Cut the chicken into bite-sized strips. Dice the onion, red pepper, and courgette, crush the garlic, zest the lemon, cut it into wedges, and roughly chop the parsley.
Keep the chicken pieces similar in size so they cook evenly before the gnocchi goes in.

Heat 1 tbsp oil in a wide non-stick frying pan over a medium-high heat. Add the chicken and cook for 5 to 6 minutes, turning often, until lightly golden at the edges and no pink patches remain, then lift onto a plate.

Add the onion, red pepper, and courgette to the pan with a pinch of salt. Cook for 5 to 6 minutes until glossy and softening, then stir in the garlic, tomato puree, smoked paprika, and lemon zest for 1 minute until the paste darkens.

Return the chicken to the pan. Add the gnocchi and chicken stock, bring to a steady simmer, then cook for 4 to 5 minutes, stirring often, until the gnocchi is tender and the sauce has started to thicken.

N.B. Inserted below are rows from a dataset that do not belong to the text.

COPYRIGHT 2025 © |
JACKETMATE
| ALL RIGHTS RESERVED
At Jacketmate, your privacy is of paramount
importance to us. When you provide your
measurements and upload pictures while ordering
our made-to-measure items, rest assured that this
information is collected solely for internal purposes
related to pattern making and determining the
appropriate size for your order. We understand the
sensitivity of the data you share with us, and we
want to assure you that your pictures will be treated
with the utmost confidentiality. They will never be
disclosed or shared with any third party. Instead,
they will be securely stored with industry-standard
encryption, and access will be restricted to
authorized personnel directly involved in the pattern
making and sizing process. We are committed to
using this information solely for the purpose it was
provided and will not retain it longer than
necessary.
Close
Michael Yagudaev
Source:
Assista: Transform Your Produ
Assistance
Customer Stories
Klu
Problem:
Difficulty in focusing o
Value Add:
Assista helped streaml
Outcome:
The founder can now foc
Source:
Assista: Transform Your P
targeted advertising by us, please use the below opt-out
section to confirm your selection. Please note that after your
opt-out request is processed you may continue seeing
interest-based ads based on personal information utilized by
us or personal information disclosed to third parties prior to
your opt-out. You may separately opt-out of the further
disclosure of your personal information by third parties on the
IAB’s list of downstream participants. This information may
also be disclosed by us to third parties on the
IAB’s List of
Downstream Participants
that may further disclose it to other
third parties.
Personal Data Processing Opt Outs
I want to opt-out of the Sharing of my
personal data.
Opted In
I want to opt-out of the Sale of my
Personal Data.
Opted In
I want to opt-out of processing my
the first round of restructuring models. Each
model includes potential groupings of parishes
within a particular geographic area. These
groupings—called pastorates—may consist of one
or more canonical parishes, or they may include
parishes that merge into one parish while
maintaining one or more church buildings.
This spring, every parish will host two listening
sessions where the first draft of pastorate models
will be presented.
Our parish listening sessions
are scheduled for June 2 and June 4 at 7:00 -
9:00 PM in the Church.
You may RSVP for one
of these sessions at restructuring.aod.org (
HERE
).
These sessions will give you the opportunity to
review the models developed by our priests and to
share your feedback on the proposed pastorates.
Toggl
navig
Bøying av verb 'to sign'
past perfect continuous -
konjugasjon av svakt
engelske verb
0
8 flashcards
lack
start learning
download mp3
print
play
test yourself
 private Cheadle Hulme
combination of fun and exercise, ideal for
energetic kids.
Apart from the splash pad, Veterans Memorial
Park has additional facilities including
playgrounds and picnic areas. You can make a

Turn the heat to low. Stir in the cream cheese until smooth, then fold through the spinach for 1 to 2 minutes until just wilted. Squeeze in a little lemon juice and loosen with a splash of water if the sauce gets too thick.
Keep the heat low once the cream cheese goes in so the sauce stays silky.

Spoon the creamy paprika chicken gnocchi into warm bowls. Scatter with chopped parsley and serve with lemon wedges for squeezing over at the table.